(Dataset records)
* * * *
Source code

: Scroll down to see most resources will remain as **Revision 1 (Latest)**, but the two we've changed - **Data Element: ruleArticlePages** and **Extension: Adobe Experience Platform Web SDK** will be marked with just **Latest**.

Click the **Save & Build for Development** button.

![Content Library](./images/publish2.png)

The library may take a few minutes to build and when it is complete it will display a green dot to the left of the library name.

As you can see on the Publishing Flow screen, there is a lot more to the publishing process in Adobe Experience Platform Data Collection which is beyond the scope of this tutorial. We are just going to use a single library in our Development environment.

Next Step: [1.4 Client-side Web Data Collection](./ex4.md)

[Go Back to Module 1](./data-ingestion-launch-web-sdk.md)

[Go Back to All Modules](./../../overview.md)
* * * *
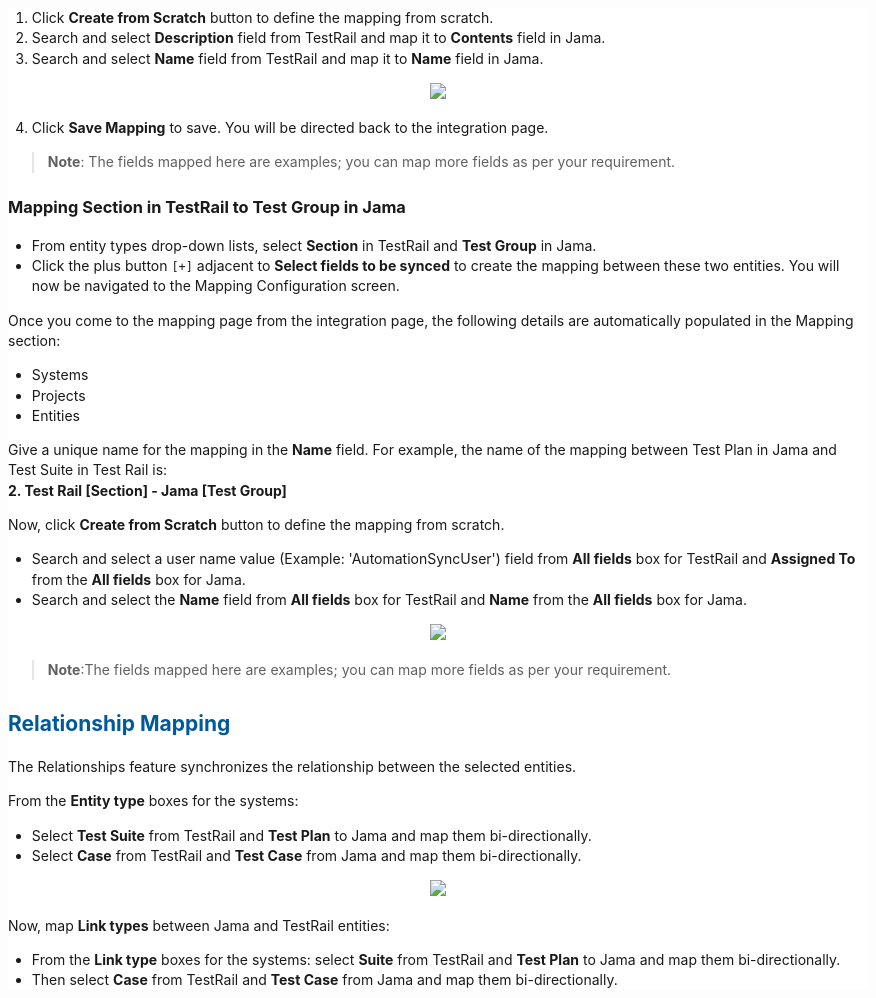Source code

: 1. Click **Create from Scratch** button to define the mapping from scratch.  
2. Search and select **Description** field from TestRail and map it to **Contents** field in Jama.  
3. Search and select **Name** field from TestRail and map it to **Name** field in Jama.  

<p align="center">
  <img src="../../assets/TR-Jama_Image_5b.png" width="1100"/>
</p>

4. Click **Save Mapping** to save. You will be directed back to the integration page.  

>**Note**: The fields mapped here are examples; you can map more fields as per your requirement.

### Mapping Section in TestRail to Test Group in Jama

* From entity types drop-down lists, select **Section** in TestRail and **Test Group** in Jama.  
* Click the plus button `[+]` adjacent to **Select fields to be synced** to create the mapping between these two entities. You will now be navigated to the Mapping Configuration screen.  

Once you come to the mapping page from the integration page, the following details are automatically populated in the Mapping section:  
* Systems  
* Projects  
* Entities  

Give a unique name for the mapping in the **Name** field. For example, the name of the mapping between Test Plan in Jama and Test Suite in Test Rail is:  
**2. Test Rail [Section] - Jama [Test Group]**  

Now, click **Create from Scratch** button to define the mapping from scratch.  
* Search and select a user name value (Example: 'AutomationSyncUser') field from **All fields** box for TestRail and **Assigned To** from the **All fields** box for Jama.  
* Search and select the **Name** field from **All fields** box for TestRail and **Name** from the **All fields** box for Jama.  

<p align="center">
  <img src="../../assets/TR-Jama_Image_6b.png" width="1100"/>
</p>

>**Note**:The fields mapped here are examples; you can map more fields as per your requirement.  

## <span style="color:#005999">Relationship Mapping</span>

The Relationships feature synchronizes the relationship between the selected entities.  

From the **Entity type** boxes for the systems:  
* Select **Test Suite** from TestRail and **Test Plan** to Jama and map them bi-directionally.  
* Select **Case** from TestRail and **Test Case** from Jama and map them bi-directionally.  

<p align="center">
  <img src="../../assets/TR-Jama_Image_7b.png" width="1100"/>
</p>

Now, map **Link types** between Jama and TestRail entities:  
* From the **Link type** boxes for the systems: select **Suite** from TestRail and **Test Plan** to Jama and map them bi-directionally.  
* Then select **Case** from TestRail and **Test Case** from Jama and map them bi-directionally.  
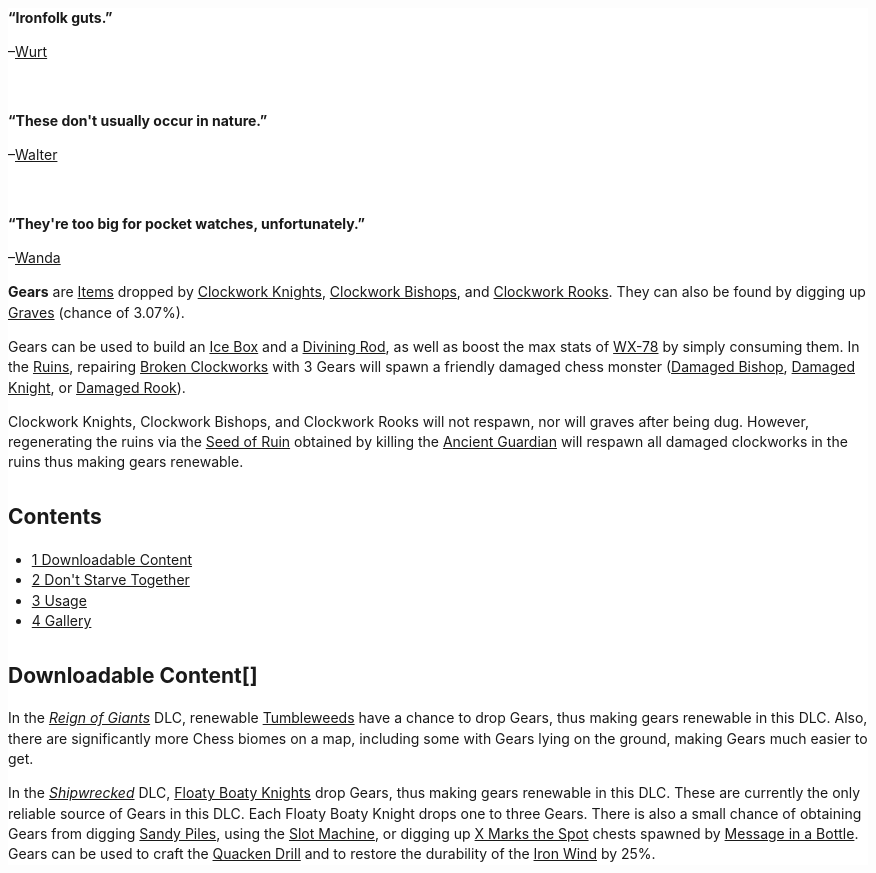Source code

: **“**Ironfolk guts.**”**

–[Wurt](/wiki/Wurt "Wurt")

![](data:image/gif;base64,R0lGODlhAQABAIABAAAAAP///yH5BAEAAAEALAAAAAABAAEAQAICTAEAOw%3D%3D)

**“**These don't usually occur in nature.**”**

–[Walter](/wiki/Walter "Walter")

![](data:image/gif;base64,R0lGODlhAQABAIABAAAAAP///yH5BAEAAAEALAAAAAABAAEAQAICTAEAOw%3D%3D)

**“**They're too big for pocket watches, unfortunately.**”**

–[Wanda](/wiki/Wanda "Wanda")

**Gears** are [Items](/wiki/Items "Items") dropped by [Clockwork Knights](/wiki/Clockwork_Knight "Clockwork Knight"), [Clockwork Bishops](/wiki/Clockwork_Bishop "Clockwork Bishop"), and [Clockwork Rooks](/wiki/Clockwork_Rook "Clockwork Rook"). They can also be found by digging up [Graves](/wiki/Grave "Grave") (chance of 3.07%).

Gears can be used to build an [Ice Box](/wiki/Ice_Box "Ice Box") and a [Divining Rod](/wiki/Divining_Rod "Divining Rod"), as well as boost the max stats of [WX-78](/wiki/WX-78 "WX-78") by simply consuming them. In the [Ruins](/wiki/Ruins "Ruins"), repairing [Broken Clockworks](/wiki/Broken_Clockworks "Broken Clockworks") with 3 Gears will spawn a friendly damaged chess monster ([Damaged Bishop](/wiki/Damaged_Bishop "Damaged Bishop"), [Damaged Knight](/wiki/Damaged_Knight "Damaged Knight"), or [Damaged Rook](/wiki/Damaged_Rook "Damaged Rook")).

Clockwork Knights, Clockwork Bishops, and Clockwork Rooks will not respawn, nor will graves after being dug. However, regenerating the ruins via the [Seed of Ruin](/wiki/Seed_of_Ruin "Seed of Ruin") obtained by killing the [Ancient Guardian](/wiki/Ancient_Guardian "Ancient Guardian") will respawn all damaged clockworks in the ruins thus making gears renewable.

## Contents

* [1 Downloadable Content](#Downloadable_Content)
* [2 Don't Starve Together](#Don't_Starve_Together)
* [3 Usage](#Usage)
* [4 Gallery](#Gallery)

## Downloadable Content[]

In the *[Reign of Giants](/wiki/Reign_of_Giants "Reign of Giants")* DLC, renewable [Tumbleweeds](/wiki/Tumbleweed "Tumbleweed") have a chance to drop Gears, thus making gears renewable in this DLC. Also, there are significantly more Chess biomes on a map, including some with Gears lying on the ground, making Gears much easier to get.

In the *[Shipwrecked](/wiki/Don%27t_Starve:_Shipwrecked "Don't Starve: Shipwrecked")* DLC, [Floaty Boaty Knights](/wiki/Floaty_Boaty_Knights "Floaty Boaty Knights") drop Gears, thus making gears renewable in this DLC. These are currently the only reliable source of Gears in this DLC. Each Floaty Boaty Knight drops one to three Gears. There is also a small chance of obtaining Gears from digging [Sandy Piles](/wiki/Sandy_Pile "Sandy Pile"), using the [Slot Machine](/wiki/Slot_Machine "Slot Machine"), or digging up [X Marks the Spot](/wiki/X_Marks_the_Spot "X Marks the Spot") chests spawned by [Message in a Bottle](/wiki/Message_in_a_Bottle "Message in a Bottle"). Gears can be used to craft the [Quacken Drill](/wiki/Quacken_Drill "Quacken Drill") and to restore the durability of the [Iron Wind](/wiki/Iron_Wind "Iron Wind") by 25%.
* * * *
• [EXERCISE INSTRUCTIONS] Return the lines of the rows above exactly as they appear, beginning with the line that contains "Next Step: [1.4" and continuing through the line that contains "[Go Back to All Modules](./../../overview.md)".

• [SOLUTION]
Next Step: [1.4 Client-side Web Data Collection](./ex4.md)

[Go Back to Module 1](./data-ingestion-launch-web-sdk.md)

[Go Back to All Modules](./../../overview.md)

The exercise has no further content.